• Directions for this task
Please copy exactly the lines from the one containing "6: (378, 288)" to the end of the entries, both included, and nothing else. Omit every picture.

• Task inputs
++++++++++
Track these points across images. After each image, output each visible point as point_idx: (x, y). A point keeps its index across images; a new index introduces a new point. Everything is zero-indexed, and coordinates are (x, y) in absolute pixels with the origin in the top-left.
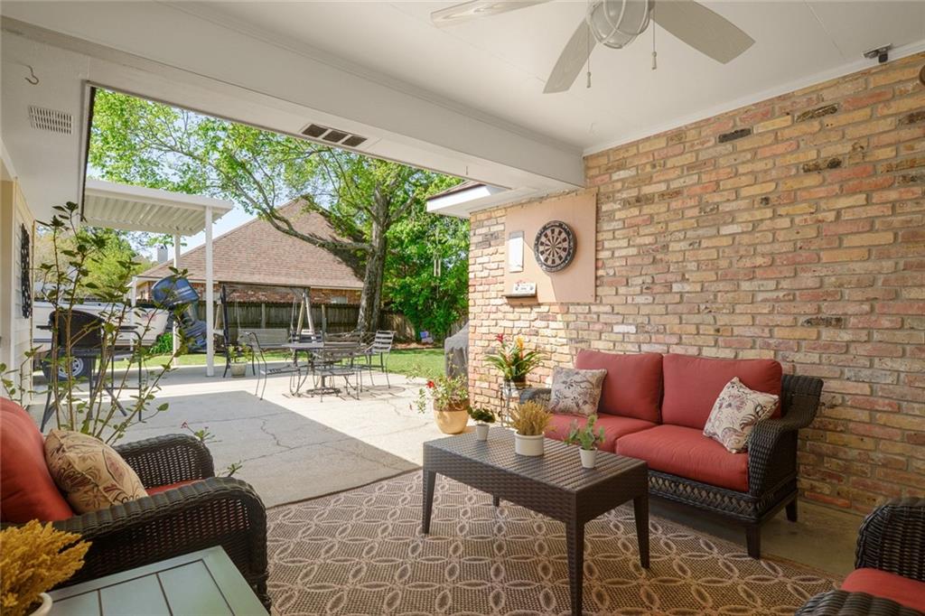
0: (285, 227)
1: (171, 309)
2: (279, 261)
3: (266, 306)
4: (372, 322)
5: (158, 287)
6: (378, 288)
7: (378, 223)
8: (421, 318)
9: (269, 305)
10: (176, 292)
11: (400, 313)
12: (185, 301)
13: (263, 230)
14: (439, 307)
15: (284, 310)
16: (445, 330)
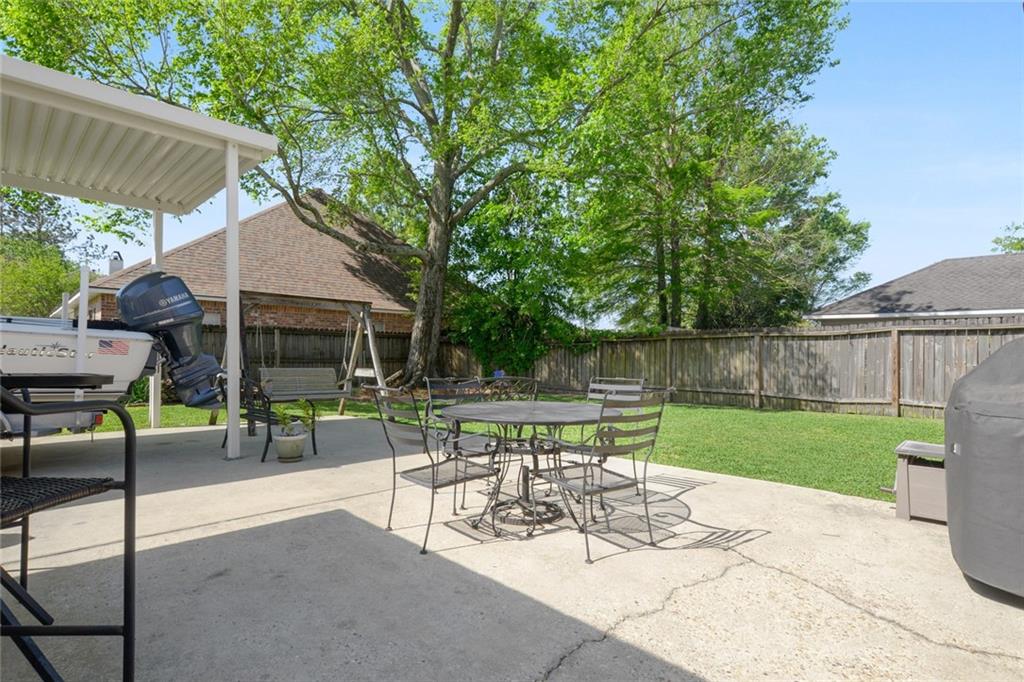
0: (312, 218)
1: (154, 332)
2: (293, 272)
3: (281, 333)
4: (429, 358)
5: (129, 293)
6: (438, 310)
7: (438, 221)
8: (492, 352)
9: (286, 332)
10: (162, 303)
11: (462, 344)
12: (179, 320)
13: (268, 229)
14: (517, 337)
15: (307, 339)
16: (527, 369)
++++++++++
• Task result
6: (378, 288)
7: (378, 223)
8: (421, 318)
9: (269, 305)
10: (176, 292)
11: (400, 313)
12: (185, 301)
13: (263, 230)
14: (439, 307)
15: (284, 310)
16: (445, 330)
0: (312, 218)
1: (154, 332)
2: (293, 272)
3: (281, 333)
4: (429, 358)
5: (129, 293)
6: (438, 310)
7: (438, 221)
8: (492, 352)
9: (286, 332)
10: (162, 303)
11: (462, 344)
12: (179, 320)
13: (268, 229)
14: (517, 337)
15: (307, 339)
16: (527, 369)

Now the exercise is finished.